Here’s a guess that Donald Trump will win the American election in November. The race has tightened. (At the start of August, Trump was a 10:9 favorite in the betting markets vs. Kamala Harris, who is gaining fast.) Question for Asia: If Trump wins, which Trump will govern?
Trump, the raging populist, an isolationist who will erect barriers to immigration and trade and devalue the U.S. dollar? Trump claims a weak dollar will help American exports. More likely it will start a global currency war.
But Trump off-camera is less of an ideologue than he postures. That Trump is simple to understand. He likes to win at the negotiating table. Seeking dominance, he opens with aggressive offers to test his opponent. On the campaign trail, what sounds to his fans as shouted oaths of true belief are gambits. In 2016 Trump postured as a neo-isolationist but relied on global investment bankers for economic advice. Now in 2024 he’s doing much the same thing. One day he roars against immigration. The next day Trump will say more soberly, as he did on a June podcast to tech leaders, that every noncitizen graduate of a U.S. college should get a green card “stapled to the diploma.”
Which Trump should you believe? Careful reasoning
says the latter, because Trump likes to win. And to win, you need talent.
Still, Trump’s flirtation with populism is a risk to business and investment. Populism has two main branches, right (Trump’s) and left. Both branches play to their extremist factions, which prefer to root out the moderates, often violently. The French Revolution came from the left, sparked by food shortages and an uncaring monarchy. The slogan Liberty, Equality and Fraternity was an inspiration—at first. But anything good about the French Revolution soon fell to the Reign of Terror. Beheadings became mass entertainment. When the backlash came, it was right-wing populism in the form of militarism and Napoleon. Populism is a fickle windstorm.
From the American left comes a different kind of populism. Though the American left fancies itself to be a more educated political class (i.e., “the party of science”), it too falls for populist emotion. Witness the war on cheap and safe energy sources like natural gas—needed in gigawatts for AI and data centers—in favor of romantic windmills, intermittent solar and electric vehicles that weigh far more than gas-powered cars of the same size and chew up asphalt roads faster.
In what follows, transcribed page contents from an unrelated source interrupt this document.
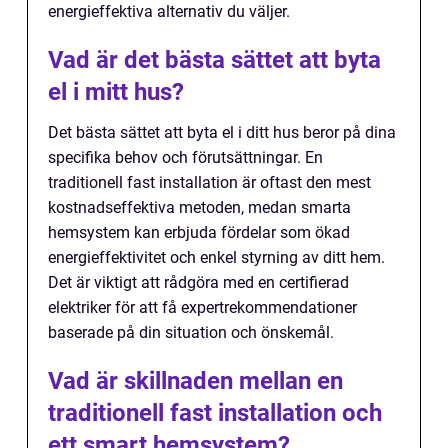
energieffektiva alternativ du väljer.
Vad är det bästa sättet att byta
el i mitt hus?
Det bästa sättet att byta el i ditt hus beror på dina
specifika behov och förutsättningar. En
traditionell fast installation är oftast den mest
kostnadseffektiva metoden, medan smarta
hemsystem kan erbjuda fördelar som ökad
energieffektivitet och enkel styrning av ditt hem.
Det är viktigt att rådgöra med en certifierad
elektriker för att få expertrekommendationer
baserade på din situation och önskemål.
Vad är skillnaden mellan en
traditionell fast installation och
ett smart hemsystem?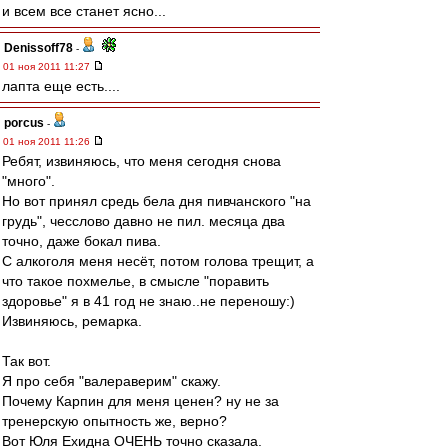
и всем все станет ясно...
Denissoff78
-
01 ноя 2011 11:27
лапта еще есть....
porcus
-
01 ноя 2011 11:26
Ребят, извиняюсь, что меня сегодня снова
"много".
Но вот принял средь бела дня пивчанского "на
грудь", чесслово давно не пил. месяца два
точно, даже бокал пива.
С алкоголя меня несёт, потом голова трещит, а
что такое похмелье, в смысле "поравить
здоровье" я в 41 год не знаю..не переношу:)
Извиняюсь, ремарка.
Так вот.
Я про себя "валераверим" скажу.
Почему Карпин для меня ценен? ну не за
тренерскую опытность же, верно?
Вот Юля Ехидна ОЧЕНЬ точно сказала.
Politically progressive California is the X-spot for leftwing populism. Home to Silicon Valley and world-beaters like Nvidia, Google and Meta, California’s state legislature is a strangely ungrateful bunch. It is eager to slap European style regulations on AI. (Ask yourself, how well has that worked in Europe?)
Asia, of course, should want an America of quiet strength and good to its word. That means an America of political balance with some brake on populist emotions that animate the bases of the two major parties. High-rage American populism will begin to retreat in 2028 is the guess here. President Joe Biden was elected in 2020 because he represented a cool-headed centrist impulse. Alas, Biden outsourced much of his administrative work to the Democratic left and young staffers.
The bright spot in the U.S. are the states. By and large, state governors are a more pragmatic group. Since all 50 U.S. states set their own tax policies and much of their business regulations, a healthy competition plays out. It’s good to have 50 different states asking for your business and investment, each with unique appeals.
My advice to the region’s businesses and investors: Study the U.S. states—what works and what doesn’t. Get to know the governors. The U.S. eventually will lower the boil on its angriest political divisions. But you don’t have to forego opportunities while you wait.